I mean replacing the missing values with proper substitutions!
Like for example, you can use the mean of a variable instead of the missing values in that variable. There are lots of other methods possible by commands in R, like irmi(), kNN(), .... . I need a way to compare these methods to see which one is the best for my data.
As one of the ways to compare these methods,I extracted the complete records of my data. I created missing values randomly in this data,and then imputed them by lots of methods, then for each of the variables I subtracted the real values from the imputed ones, and I plotted the box plot to get an idea which method gives better approximations of my data!
There is a problem to this approach though, and that is the missing values created by me here are completely at random, which in my real data that might not be the case!

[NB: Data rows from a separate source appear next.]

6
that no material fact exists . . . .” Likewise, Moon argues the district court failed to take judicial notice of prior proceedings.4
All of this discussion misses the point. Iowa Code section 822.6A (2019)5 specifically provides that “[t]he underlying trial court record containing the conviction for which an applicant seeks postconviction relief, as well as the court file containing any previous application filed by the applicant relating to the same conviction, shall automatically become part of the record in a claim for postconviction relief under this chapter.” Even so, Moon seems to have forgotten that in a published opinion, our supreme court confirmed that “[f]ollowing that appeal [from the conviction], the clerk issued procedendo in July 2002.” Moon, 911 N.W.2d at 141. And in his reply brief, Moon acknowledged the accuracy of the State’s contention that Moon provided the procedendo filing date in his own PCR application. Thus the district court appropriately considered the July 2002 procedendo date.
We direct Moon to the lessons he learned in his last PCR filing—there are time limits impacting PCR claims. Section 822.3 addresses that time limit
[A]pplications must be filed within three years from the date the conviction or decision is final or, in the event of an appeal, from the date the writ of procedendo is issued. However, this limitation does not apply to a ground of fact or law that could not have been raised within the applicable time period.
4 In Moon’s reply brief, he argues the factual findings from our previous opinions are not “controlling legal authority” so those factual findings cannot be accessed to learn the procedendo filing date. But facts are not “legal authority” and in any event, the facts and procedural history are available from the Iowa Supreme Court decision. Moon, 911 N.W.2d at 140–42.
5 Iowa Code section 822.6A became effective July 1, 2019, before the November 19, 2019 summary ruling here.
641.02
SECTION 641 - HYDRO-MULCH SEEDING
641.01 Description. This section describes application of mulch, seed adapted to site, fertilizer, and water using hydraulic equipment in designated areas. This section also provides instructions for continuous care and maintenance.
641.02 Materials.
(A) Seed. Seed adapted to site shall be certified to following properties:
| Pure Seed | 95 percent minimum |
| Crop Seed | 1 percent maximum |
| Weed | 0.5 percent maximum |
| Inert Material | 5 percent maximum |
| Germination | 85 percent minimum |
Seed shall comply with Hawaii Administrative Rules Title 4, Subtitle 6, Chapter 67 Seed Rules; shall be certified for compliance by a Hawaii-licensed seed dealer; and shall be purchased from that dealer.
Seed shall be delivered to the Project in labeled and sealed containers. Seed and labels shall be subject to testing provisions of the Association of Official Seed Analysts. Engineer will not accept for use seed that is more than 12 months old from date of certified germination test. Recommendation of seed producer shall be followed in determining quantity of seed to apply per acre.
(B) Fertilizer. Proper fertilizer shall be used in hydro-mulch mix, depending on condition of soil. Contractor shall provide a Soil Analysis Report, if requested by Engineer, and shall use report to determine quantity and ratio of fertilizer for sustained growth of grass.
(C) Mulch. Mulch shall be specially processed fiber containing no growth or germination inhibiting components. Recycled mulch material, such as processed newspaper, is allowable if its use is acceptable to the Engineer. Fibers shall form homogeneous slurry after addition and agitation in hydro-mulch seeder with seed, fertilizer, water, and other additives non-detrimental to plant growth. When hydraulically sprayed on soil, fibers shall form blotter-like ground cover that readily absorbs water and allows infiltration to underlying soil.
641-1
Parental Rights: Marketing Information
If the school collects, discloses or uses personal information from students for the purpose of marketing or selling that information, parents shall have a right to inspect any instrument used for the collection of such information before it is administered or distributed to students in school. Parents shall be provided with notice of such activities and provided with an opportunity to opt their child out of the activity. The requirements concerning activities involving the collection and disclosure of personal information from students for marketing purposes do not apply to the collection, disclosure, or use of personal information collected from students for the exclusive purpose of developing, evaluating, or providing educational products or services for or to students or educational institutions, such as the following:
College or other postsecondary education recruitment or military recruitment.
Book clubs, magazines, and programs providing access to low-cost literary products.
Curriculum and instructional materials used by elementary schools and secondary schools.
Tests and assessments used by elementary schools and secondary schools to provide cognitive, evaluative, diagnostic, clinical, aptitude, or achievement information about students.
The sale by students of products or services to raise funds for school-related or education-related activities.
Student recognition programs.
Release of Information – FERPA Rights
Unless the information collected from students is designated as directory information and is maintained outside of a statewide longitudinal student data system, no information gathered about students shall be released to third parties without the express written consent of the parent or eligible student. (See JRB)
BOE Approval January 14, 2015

I want to see if anyone can come up with a better idea so that I can figure out which method of imputation is the best for my data!
This thread will turn into a mess if it gets too long because tracking that first second will be problematic. So, it owuld be best if you could edit or delete the question and re-ask.
The imputed values are not completely at random. There has to be noise in your data. That part is random, you have to include that in the imputed values. But, the random value will be constrained by features of the model you apply, which comes back to your question. Those different imputation methods are different methods following different models of the data. They're not just different ways to get numbers, they express various things about what you think the data mean and how they can be modelled or represented more simply. Therefore, it's hard to quantify best in terms of measurement.
Perhaps you really need to ask the, "given research design X, missing values Y, and model M, what would be the best way to impute missing values?"